> EXERCISE REQUIREMENTS:
[A] Reproduce verbatim the stretch of the personal blog from "This is what" through "me I'm human.".
[B] Write the next part of the personal blog, picking up after its final sentence.

> TEXT SEGMENT:
↓↓↓

Friday, July 28, 2006

Grad school

AHHH It's about to start, my life it is. I'm leaving tonight to move to the city of my grad school. Tuesday I show up to get everything started with my assistantship. It's really happening, I'm going to be on my own. Grad School ...... WoW I'm actually going to be taking classes all focused on People of African descent, this seems like a dream but I'm excited. So goodbye North and hello South. Any advice for the new grad student?

The school I'm going to is my second choice and my first choice school just took it's time in processing my paper work, so I just forgot about it and moved on I got an amazing assistantship and put my attention on the 2nd choice school. What happens today? I get a letter in the mail from my 1st choice school, I got in! talk about timing, their loss I'm off to the school that was actually on top of paperwork and that wanted me.

Saturday, July 22, 2006

How do you break free?

How do you break free from everyone's conceptions of you?
Through this all that has been my biggest struggle, throughout my whole life people have always had made up in their mind who I was.
"Oh JrnyWmn she's mad cool, she's mad nurturing like a mother no grandmother!"
"She'd never get a tattoo; have a boyfriend, especially not a girlfriend", "a curse word come out of her mouth? NEVER!"
"She's mad afro centric, she's a Christian."
" One day she's gonna find her a nice black, Christian man and have a bunch of kids. "
This is what I've been reduced to, it's not all bad but it's restrictive. In the eyes of my friends I can not have faults. I feel like everything I do is constantly under a microscope. I love being a Christian and my relationship with Christ is a large part of my identity, but that's not all I am. By just labeling me a Christian you don't get the full scope of who I am. I don't curse on a regular basis but sometimes I want to let a curse word fly out and it not be a big deal. My friends have gone so far as to mark it on a calendar when I've cursed. Sometimes I get mad and I want to say FUCK!!! Forgive me I'm human.
At my school I was viewed as a grandmother, my nickname was actually Grams. This has led me to being viewed as an asexual mammy. I am thought to have no sexual desire or identity, being a big girl doesn't help this view either. I care about people, I don't like to see people hurt, but this does not make me everyone's grandmother! At first it was just a nickname, but people really started treating me like a grandmother and it's gotten to the point where I've had enough! I am only 22 years old; I am no where near being anyone's grandmother. I have desires just like everyone else. When I got a tattoo last summer, you would have thought that the world would have came crashing down with the reaction I got.

↑↑↑

> EXTRACTED RECORDS:
↓↓↓

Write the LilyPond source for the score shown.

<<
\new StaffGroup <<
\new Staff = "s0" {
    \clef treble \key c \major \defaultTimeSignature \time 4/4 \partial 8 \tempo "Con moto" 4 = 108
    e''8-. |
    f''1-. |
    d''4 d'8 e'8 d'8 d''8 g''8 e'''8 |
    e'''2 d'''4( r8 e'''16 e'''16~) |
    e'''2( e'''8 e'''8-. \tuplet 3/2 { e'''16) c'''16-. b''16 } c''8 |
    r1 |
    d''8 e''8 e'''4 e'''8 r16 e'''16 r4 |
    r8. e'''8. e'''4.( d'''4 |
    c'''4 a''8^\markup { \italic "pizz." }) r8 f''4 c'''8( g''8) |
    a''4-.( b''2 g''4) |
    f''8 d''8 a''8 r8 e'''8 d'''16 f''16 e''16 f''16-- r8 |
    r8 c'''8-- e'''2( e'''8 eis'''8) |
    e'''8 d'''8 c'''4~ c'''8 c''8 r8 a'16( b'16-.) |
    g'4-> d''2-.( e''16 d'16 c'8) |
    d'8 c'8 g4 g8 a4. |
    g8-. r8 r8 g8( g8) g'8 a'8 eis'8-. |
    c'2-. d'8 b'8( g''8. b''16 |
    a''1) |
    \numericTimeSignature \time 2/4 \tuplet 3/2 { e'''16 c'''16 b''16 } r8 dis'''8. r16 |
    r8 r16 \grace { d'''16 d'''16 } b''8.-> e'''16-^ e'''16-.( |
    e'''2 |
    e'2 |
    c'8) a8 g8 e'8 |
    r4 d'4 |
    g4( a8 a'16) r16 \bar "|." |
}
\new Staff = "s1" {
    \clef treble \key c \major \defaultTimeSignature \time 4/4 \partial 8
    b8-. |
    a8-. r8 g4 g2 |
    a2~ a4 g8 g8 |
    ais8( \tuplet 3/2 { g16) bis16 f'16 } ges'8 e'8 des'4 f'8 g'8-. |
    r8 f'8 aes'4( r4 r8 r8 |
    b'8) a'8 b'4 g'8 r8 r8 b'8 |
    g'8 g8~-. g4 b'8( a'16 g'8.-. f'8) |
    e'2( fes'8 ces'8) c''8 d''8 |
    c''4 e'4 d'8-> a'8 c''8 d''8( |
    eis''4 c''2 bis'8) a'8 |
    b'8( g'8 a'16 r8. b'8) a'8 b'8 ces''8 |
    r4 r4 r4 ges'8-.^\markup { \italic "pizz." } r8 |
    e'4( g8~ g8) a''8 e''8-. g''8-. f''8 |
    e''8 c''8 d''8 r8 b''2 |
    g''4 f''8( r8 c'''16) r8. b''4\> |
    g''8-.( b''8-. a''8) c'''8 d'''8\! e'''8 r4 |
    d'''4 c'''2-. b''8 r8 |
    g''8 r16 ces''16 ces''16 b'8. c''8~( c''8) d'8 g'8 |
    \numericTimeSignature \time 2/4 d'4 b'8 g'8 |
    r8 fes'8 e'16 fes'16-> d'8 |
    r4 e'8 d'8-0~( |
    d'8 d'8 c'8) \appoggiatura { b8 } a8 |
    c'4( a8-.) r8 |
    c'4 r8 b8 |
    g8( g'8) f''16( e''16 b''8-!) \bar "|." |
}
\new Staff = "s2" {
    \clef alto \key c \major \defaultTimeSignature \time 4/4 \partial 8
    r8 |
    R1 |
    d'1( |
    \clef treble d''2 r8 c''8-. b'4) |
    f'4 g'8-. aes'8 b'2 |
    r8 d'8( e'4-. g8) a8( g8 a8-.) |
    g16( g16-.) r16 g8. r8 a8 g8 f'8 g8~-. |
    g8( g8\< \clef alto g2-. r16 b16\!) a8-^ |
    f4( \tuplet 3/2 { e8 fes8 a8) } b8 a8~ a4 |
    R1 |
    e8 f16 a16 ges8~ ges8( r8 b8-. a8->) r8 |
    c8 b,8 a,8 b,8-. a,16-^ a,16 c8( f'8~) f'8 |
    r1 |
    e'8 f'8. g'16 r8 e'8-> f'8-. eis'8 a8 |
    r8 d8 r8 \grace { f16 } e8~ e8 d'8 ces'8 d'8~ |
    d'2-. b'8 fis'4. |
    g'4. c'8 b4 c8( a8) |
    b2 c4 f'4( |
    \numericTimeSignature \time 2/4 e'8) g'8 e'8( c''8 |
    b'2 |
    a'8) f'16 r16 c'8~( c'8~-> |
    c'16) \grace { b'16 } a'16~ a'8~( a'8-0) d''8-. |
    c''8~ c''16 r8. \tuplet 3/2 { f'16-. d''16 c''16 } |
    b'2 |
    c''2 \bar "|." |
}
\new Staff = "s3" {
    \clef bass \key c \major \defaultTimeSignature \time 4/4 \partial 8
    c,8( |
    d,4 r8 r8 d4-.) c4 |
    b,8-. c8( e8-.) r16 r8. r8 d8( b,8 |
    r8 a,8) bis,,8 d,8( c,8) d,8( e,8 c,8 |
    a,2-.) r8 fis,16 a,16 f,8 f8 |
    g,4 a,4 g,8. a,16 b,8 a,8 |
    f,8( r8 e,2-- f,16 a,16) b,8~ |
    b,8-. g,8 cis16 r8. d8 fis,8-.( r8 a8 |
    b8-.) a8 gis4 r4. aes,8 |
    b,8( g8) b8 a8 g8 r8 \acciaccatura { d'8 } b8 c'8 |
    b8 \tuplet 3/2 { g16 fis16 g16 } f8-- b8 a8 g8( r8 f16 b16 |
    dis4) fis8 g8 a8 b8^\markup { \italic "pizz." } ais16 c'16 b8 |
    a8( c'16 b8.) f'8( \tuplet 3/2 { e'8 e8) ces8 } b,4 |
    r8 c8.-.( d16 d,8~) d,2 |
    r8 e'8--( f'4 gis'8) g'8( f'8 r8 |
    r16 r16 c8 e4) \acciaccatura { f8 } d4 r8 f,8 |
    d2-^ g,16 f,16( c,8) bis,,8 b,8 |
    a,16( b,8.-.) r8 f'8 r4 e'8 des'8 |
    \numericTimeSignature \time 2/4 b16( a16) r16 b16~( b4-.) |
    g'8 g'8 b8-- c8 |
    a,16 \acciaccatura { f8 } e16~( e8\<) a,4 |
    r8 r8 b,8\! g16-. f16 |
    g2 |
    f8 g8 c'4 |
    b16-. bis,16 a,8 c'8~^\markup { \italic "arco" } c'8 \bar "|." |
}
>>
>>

↑↑↑

> RESPONSES PER TASK:
[A]
This is what I've been reduced to, it's not all bad but it's restrictive. In the eyes of my friends I can not have faults. I feel like everything I do is constantly under a microscope. I love being a Christian and my relationship with Christ is a large part of my identity, but that's not all I am. By just labeling me a Christian you don't get the full scope of who I am. I don't curse on a regular basis but sometimes I want to let a curse word fly out and it not be a big deal. My friends have gone so far as to mark it on a calendar when I've cursed. Sometimes I get mad and I want to say FUCK!!! Forgive me I'm human.

[B]
So now as I am trying to assert myself as an individual, as myself, I find myself hitting a brick wall of people's conceptions of me. This morning I was up looking at tons of Black lesbian sites, and I also had my MySpace up and my facebook, and I felt like I was living two separate lives, I felt like I was two separate people that could never become one, because they were inherently at odds with each other.
Why do people feel the need to hold people in to boxes? I believe that there is a deep fear for the people we love to be anything different than what we know them as. We're afraid of having relationships that constantly evolve and change, we're lazy, and we don't want to put the work in to constantly getting to know our friends as the people they become. There is always that constant need to remind people of who they were.

I sit here and I wonder why I am so afraid of some of my friends finding out that I am a lesbian, friends that I know will be supportive, and I realize that it's because me being a lesbian goes against the image that many people have of me and I am afraid to destroy people's view of me.

I can't really blame my friends, family and acquaintances because it's my fault. I created this mask; I created the person that I was to be viewed as. I constructed this personality, I did not allow people to get close enough to me to see the real me. I only allowed people to see a certain amount of vulnerability, and now it's biting me in my ass.
So now that I have come to this realization, what now? Where do I go from here? How do I break free from people's conceptions of me?

Lauryn Hill says it best in I get out


[Singing Chorus]
But I get out
Oh, I get out of all your boxes
I get out
Oh, you can't hold me in these chains
I'll get out
Oh, I want out of social bondage
Knowin' my condition
Oh, is the reason I must change

[Singing Verse 2]
See, what you see is what you get
Oh, and you ain't seen nothin' yet
Oh, I don't care if you're upset
I could care less if you're upset
See it don't change the truth
And your hurt feeling's no excuse
To keep me in this box
Psychological locks
Repressin' true expression
Cementin' this repression
Promotin' mass deception
So that no one can be healed
I don't respect your system
I won't protect your system
When you talk I don't listen
Oh, let my Father's will be done

Wednesday, July 19, 2006

This is just too much!!

Today is an angry day!! I'm just really angry about everything, I don't know if I'm the only one who gets like that, but I'm a very passionate person. I feel deeply, I'm actually a lot more sensitive than most people realize. So when I hurt, I hurt deeply.
First off WHAT IS GOING ON WITH ISRAEL! All I can say is WHY?!?! Skyscraper and Pomegranate Queen do a much better job than I do expressing their feelings.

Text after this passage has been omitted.